Analisi dell’Ufficio Studi: tra Covid e crollo dei consumi chiusura definitiva per oltre 390mila imprese a fronte di 85 mila nuove aperture. Tra i settori più colpiti tempo libero, agenzie viaggio, abbigliamento, ristorazione e trasporti. Sangalli: “un vaccino anche per l’economia”. 

Cifre molte chiare e per questo “impietose” quelle fornite dall’Ufficio Studi Confcommercio nella sua analisi sulle chiusure delle attività nel 2020.  L’effetto combinato del Covid e del crollo dei consumi del 10,8% (pari a una perdita di circa 120 miliardi di euro rispetto al 2019) porta a stimare la chiusura definitiva di oltre 390mila imprese del commercio non alimentare e dei servizi di mercato, fenomeno non compensato dalle 85mila nuove aperture. La riduzione del tessuto produttivo nei settori considerati ammonterebbe a quasi 305mila imprese (-11,3%). Di queste, 240mila, esclusivamente a causa della pandemia.

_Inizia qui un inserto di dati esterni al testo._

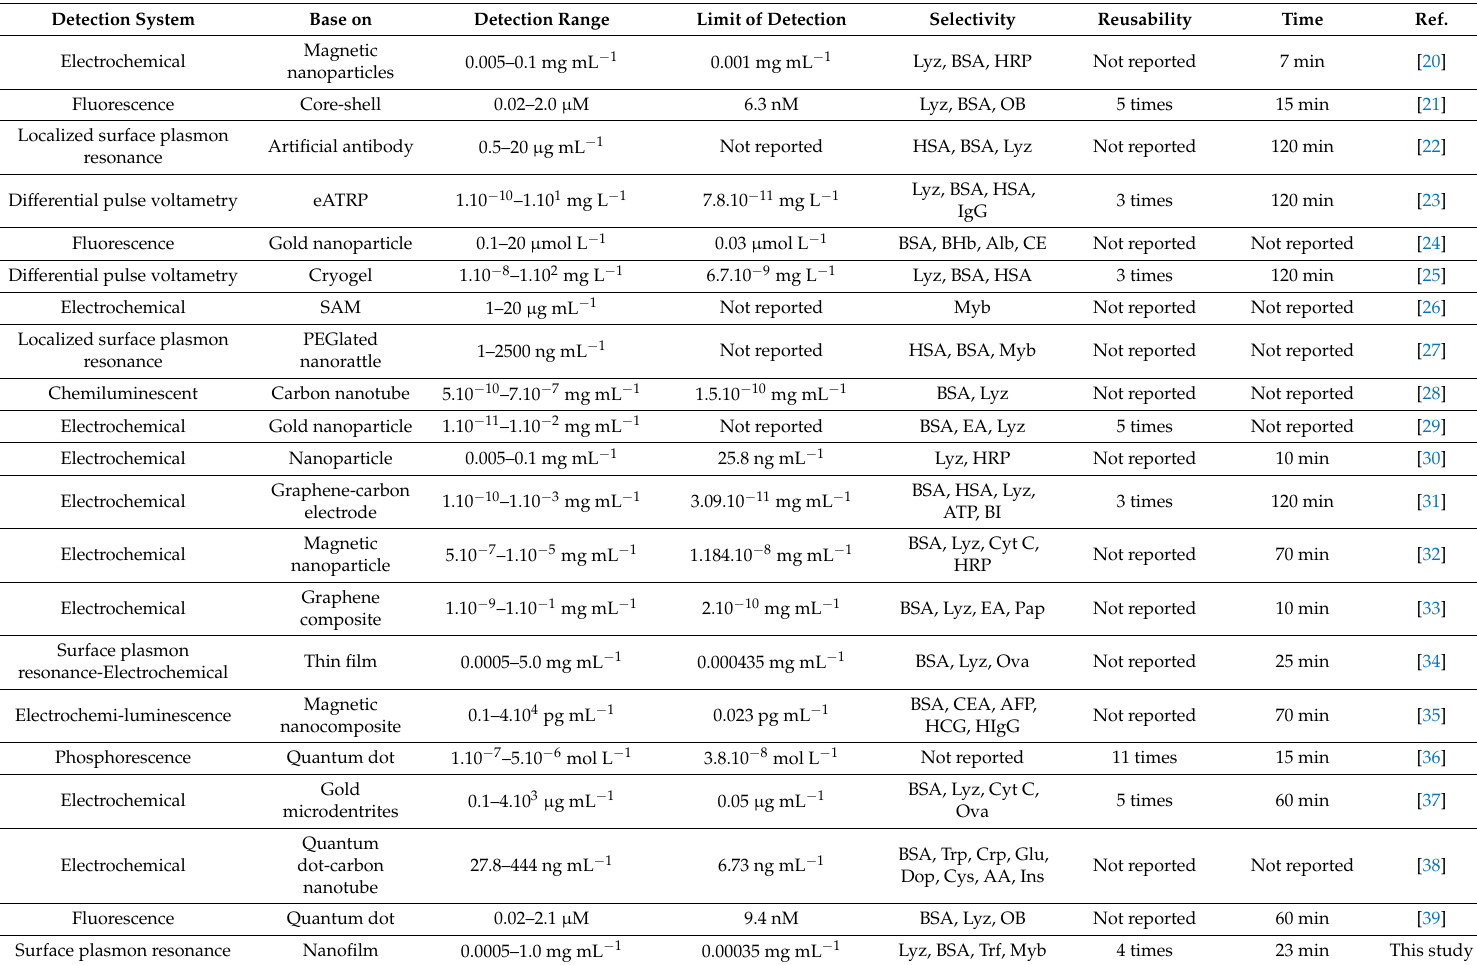
Table 3. The comparison of different detection systems with this study for hemoglobin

L’emergenza sanitaria, con tutte le conseguenze che ne sono derivate, restrizioni e chiusure obbligatorie incluse, ha acuito drasticamente il tasso di mortalità delle imprese che, rispetto al 2019, risulta quasi raddoppiato per quelle del commercio (dal 6,6% all’11,1%) e addirittura più che triplicato per i servizi di mercato (dal 5,7% al 17,3%).

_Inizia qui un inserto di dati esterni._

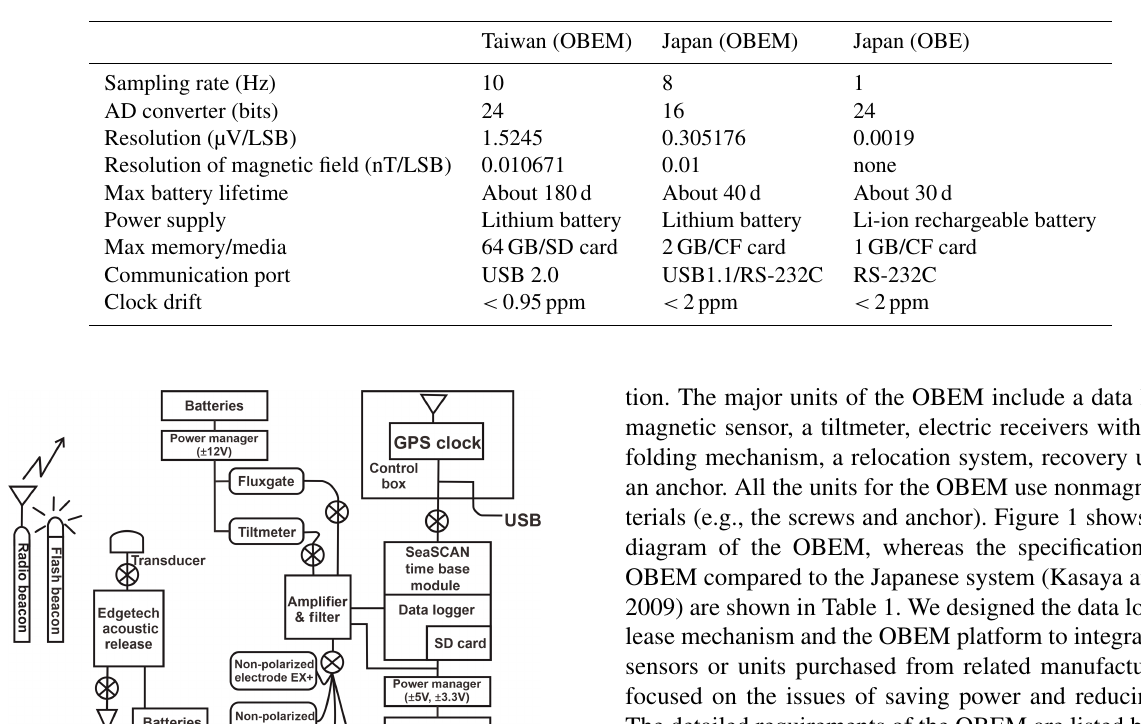
Table 1. Specifications of the OBEM compared to the Japanese OBEM and OBE (Kasaya and Goto, 2009).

I “numeri” delle chiusure 

Delle 240mila imprese “sparite” dal mercato a causa della pandemia, 225mila si perdono per un eccesso di mortalità e 15mila per un deficit di natalità. Una riduzione del tessuto produttivo che risulta particolarmente accentuata tra i servizi di mercato, che si riducono del 13,8% rispetto al 2019, mentre nel commercio rimane più contenuta, ma comunque elevata, e pari all’8,3%.

Tra i settori più colpiti, nell’ambito del commercio, abbigliamento e calzature (-17,1%), ambulanti (-11,8%) e distributori di carburante (-10,1%); nei servizi di mercato le maggiori perdite di imprese si registrano, invece, per agenzie di viaggio (-21,7%), bar e ristoranti (-14,4%) e trasporti (-14,2%). C’è poi tutta la filiera del tempo libero che, tra attività artistiche, sportive e di intrattenimento, fa registrare complessivamente un vero e proprio crollo con la sparizione di un’impresa su tre.

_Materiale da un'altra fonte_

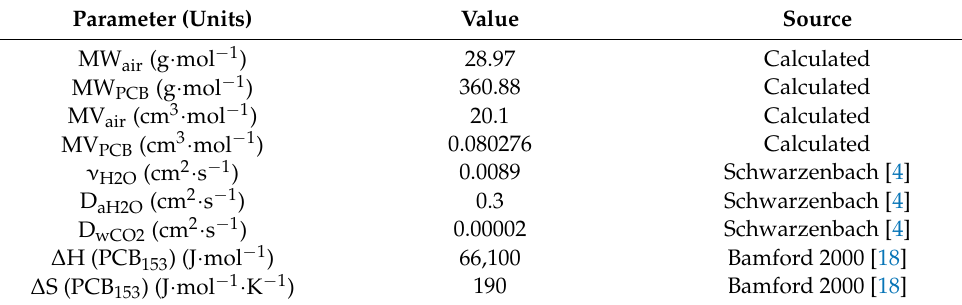
Table 3. Parameters, used in calculations of air–water exchange. Parameter (Units) Value Source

Alla perdita di imprese va poi aggiunta anche quella relativa ai lavoratori autonomi, ovvero quei soggetti titolari di partita Iva operanti senza alcun tipo di organizzazione societaria. Si stima la chiusura per circa 200mila professionisti tra ordinistici e non ordinistici, operanti nelle attività professionali, scientifiche e tecniche, amministrazione e servizi, attività artistiche, di intrattenimento e divertimento e altro.